Images with keypoint coordinates:
------------------------------------------------
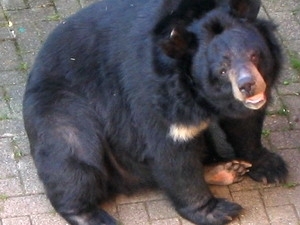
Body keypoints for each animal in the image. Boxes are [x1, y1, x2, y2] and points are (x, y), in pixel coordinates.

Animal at [22, 0, 286, 224]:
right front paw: (216, 211)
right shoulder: (155, 92)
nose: (248, 85)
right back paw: (91, 215)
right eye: (222, 69)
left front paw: (270, 166)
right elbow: (170, 150)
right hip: (62, 108)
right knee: (73, 157)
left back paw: (227, 169)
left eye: (254, 55)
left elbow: (245, 125)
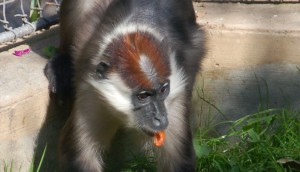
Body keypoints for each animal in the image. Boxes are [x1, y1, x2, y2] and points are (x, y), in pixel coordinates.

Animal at [44, 0, 205, 171]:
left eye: (163, 90)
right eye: (143, 96)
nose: (160, 118)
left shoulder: (175, 95)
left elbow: (177, 159)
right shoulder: (91, 90)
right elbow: (80, 156)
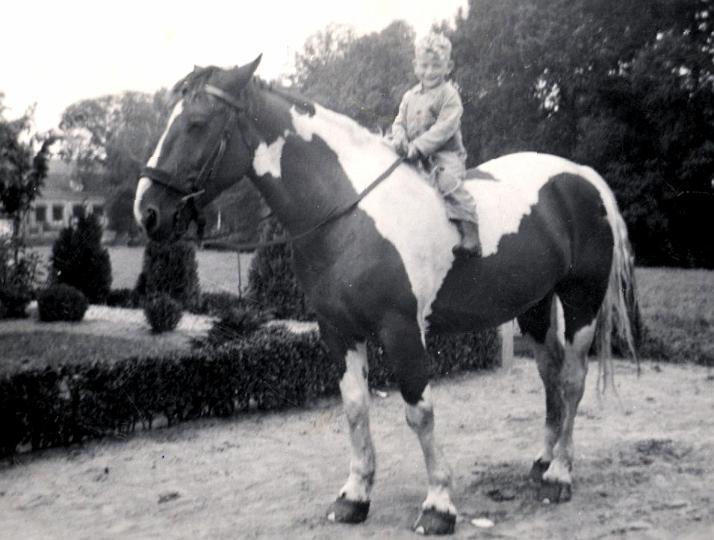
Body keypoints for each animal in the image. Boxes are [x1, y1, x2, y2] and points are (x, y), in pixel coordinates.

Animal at [133, 57, 638, 535]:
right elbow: (356, 409)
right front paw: (354, 497)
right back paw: (542, 462)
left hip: (580, 302)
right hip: (533, 307)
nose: (148, 211)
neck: (348, 211)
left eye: (197, 122)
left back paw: (559, 476)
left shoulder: (402, 331)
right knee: (550, 375)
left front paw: (438, 506)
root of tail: (582, 176)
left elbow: (419, 412)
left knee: (571, 381)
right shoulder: (338, 331)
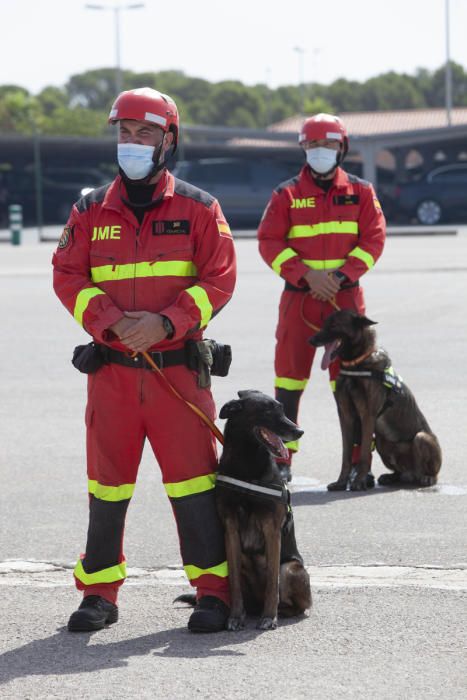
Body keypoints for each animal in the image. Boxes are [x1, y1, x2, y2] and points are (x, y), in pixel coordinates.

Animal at [217, 392, 312, 632]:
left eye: (282, 409)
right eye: (268, 411)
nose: (299, 431)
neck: (246, 464)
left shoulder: (272, 530)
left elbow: (272, 583)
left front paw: (269, 616)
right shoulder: (230, 530)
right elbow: (234, 584)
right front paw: (235, 616)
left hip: (291, 568)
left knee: (296, 604)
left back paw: (278, 611)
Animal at [310, 312, 442, 492]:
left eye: (334, 325)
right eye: (324, 324)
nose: (311, 340)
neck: (356, 364)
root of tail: (412, 474)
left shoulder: (368, 415)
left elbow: (364, 454)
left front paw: (359, 481)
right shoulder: (345, 416)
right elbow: (346, 455)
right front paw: (341, 482)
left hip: (421, 438)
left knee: (432, 473)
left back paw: (427, 477)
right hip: (381, 442)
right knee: (400, 472)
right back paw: (392, 477)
------------------------------------------------
Action item:
Lines that hold "elbow" are the ones to copy, so pick each out from the data.

Output for this exercise:
right elbow: (170, 150)
left elbow: (245, 125)
left elbow: (177, 159)
right elbow: (80, 156)
right elbow: (356, 409)
left elbow: (419, 412)
left elbow: (272, 583)
right elbow: (234, 584)
left elbow: (364, 454)
right elbow: (346, 455)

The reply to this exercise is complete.